From the left side of the Azure Policy Dashboard, select Compliance. Each policy assignment is listed with the compliance status. To view more details, select the policy assignment. The following example shows the compliance report for a policy that blocks deployments of type Global standard.
Update the policy assignment
To update an existing policy assignment with new models, follow these steps:
- From the Azure portal, select Policy from the left side of the page. You can also search for Policy in the search bar at the top of the page.
- From the left side of the Azure Policy Dashboard, select Assignments and find the existing policy assignment. Select the ellipsis (...) next to the assignment and select Edit assignment.
- From the Parameters tab, update the Allowed models parameter with the new models.
- From the Review + Save tab, select Save to update the policy assignment.
Best practices
- Granular scoping: Assign policies at the appropriate scope to balance control and flexibility. For example, apply at the subscription level to control all resources in the subscription, or apply at the resource group level to control resources in a specific group.

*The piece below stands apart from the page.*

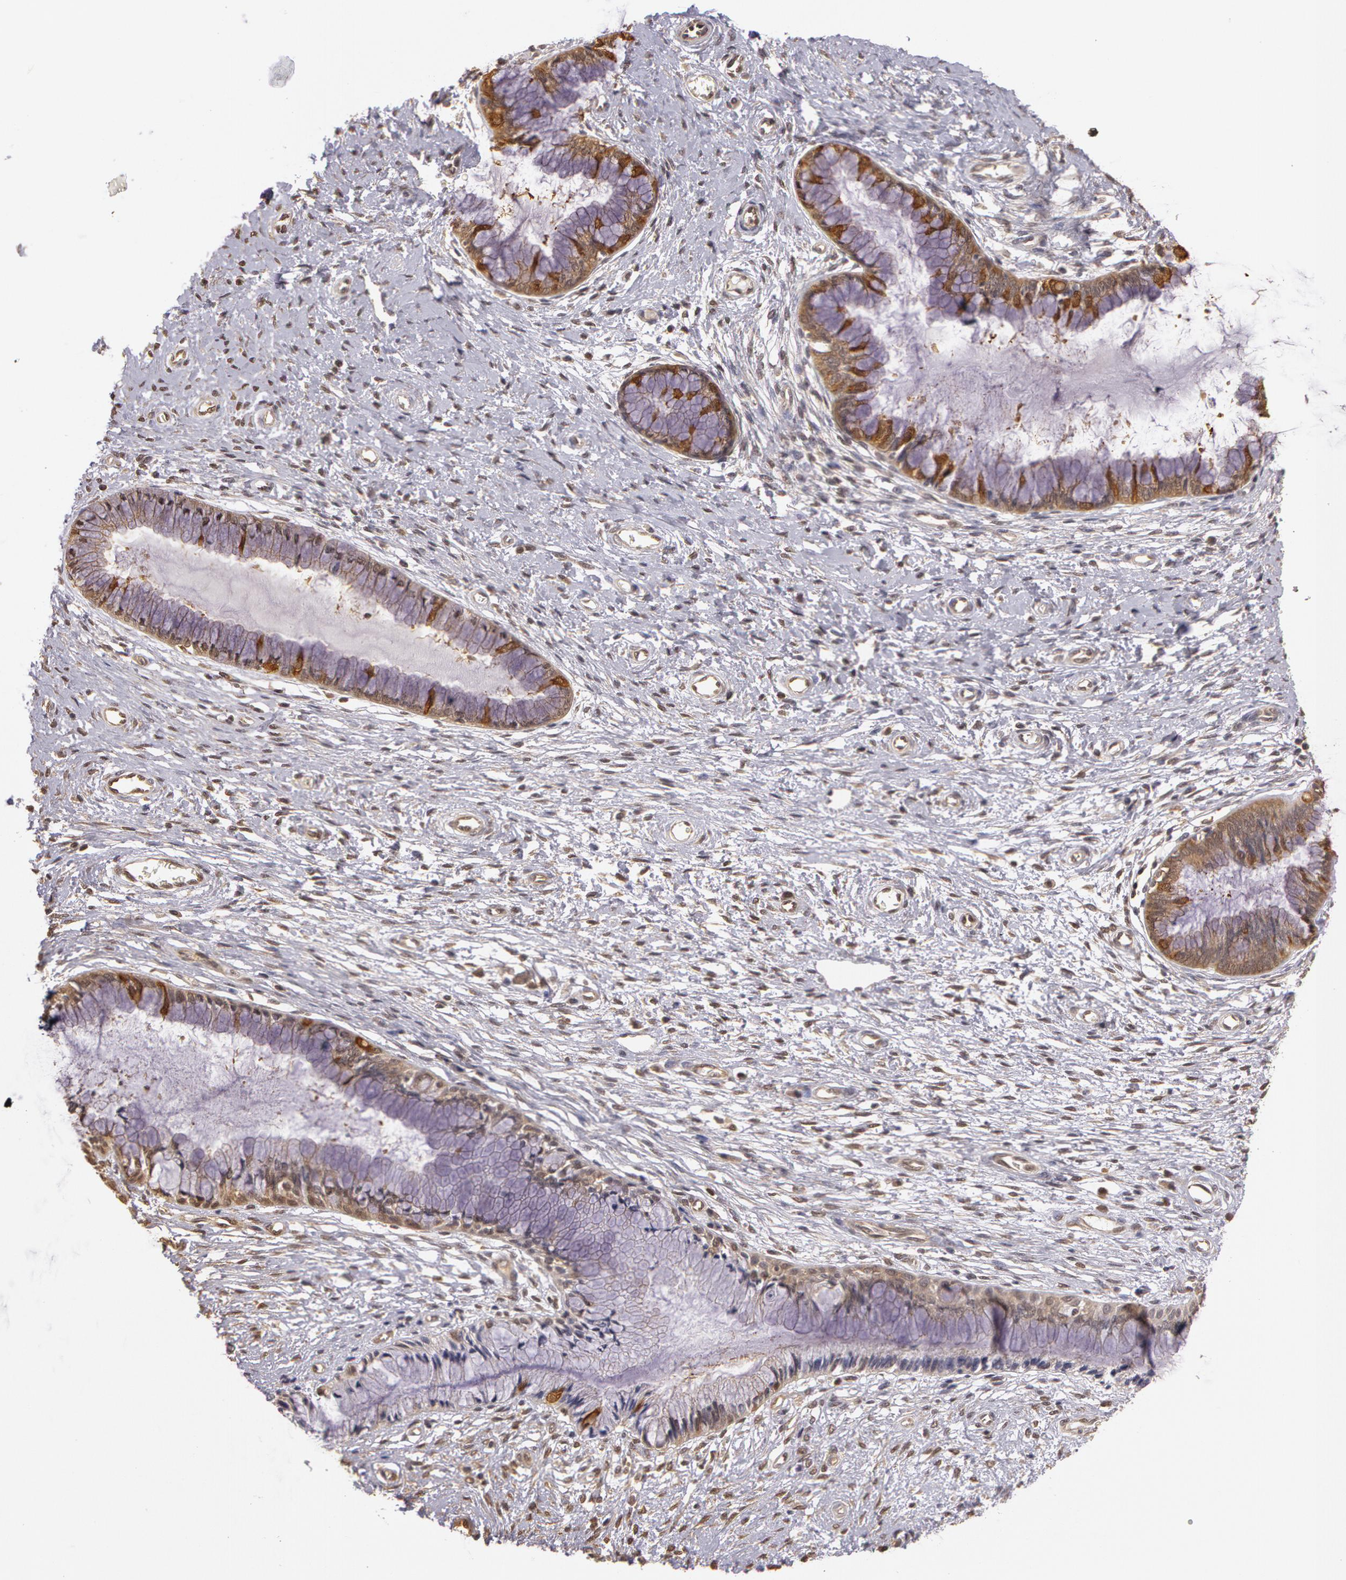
{"staining": {"intensity": "moderate", "quantity": "<25%", "location": "cytoplasmic/membranous"}, "tissue": "cervix", "cell_type": "Glandular cells", "image_type": "normal", "snomed": [{"axis": "morphology", "description": "Normal tissue, NOS"}, {"axis": "topography", "description": "Cervix"}], "caption": "This histopathology image shows immunohistochemistry (IHC) staining of unremarkable human cervix, with low moderate cytoplasmic/membranous positivity in approximately <25% of glandular cells.", "gene": "AHSA1", "patient": {"sex": "female", "age": 27}}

- Policy naming: Use a consistent naming convention for policy assignments to make it easier to identify the purpose of the policy. Include information such as the purpose and scope in the name.
- Documentation: Keep records of policy assignments and configurations for auditing purposes. Document any changes made to the policy over time.
- Regular reviews: Periodically review policy assignments to ensure they align with your organization's requirements.
- Testing: Test policies in a nonproduction environment before applying them to production resources.
- Communication: Make sure developers are aware of the policies in place and understand the implications for their work.